School
Education: Early Childhood, Benefits of
My mother worried about me. In consultation with the other mothers in our neighborhood, she decided that I had serious intellectual deficiencies that should be corrected before I began kindergarten.
Little Follies, “The Fox and the Clam”
According to the National Education Association (NEA):
Research shows that providing a high-quality education for children before they turn five yields significant medium- and long-term benefits for students. Children in early childhood education programs are:
• less likely to repeat a grade
• less likely to be identified as having special needs
• more prepared academically for later grades
• more likely to graduate from high school
• higher earners in the workforce.
But providing high-quality education for young children is also about racial and social justice. Access to effective, diverse programs breaks down structural barriers that have prevented all children—particularly children of color and children from disadvantaged families—from achieving their full potential.
Will the Misses Leighton’s nursery school yield “significant medium- and long-term benefits” for Peter and Matthew? We shall see.
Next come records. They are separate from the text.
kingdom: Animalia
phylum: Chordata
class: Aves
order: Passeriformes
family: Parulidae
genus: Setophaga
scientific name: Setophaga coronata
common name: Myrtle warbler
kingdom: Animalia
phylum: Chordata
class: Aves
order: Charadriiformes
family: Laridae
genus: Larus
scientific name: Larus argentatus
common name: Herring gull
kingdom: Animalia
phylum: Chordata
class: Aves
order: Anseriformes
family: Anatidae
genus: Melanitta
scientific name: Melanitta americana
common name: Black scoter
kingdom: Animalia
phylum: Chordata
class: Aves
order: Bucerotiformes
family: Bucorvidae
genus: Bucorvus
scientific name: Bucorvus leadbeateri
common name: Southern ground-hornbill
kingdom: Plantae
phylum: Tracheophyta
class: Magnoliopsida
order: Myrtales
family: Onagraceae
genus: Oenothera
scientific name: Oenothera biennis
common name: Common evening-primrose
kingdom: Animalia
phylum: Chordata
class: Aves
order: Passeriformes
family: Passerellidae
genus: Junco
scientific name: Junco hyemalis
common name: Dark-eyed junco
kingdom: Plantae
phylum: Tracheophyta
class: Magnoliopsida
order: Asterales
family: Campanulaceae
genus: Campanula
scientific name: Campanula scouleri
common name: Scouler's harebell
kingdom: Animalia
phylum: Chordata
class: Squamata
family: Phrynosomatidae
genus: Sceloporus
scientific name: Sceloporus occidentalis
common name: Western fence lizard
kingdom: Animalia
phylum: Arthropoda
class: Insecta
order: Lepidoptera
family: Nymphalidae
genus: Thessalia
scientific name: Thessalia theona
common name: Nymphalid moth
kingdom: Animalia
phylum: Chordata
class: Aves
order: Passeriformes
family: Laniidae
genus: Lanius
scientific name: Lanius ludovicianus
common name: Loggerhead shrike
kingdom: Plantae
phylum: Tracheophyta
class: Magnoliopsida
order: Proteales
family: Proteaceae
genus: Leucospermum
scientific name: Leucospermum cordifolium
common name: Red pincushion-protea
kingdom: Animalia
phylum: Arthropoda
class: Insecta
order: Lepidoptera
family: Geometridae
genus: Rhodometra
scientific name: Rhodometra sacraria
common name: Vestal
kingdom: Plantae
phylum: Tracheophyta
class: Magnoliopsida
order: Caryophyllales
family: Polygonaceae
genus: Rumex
Classical Statuary, Replicas of
Bouzouki
Personality Traits, Distinctive
The school was conducted within the Misses Leighton’s house, a large and comfortable frame house where the two women—Emily and Louisa—had for some twenty years attended their ailing mother. When she had died at last, the daughters, released from their responsibility well into middle age, had spent their small inheritance on a trip to Greece, where they acquired an enormous number of fascinating miniature plaster replicas of classical statuary, and where Emily learned to play the bouzouki, though not well.
Little Follies, “The Fox and the Clam,”
If the example of the Misses Leighton and the research reported by the NEA has inspired you to open a nursery school of your own, you can, if you like, emulate their decorating scheme with reproductions “using real crushed stone bonded with durable designer resin,” for example:
Coincidentally, I tried to learn to play the bouzouki when I was thirty-six. Well, not the bouzouki. The violin. I discovered, after two or three lessons, that I was completely inept. I’ve come to accept that as a personality trait: not a flaw, but a distinction.
Note to self: A topic for The Topical Autobiography of Mark Dorset (hereafter TTAoMD): Potential Destructive Effect of Art. While I was reviewing this TG entry and the corresponding passage from The Personal History, Adventures, Experiences & Observations of Peter Leroy (hereafter TPHAE&OoPL), I realized that I don’t remember anything of my own nursery school experience. Nothing. Nothing at all. It’s as if the Misses Leighton’s Nursery School has completely obliterated the nursery school that I attended. Wow. Develop this.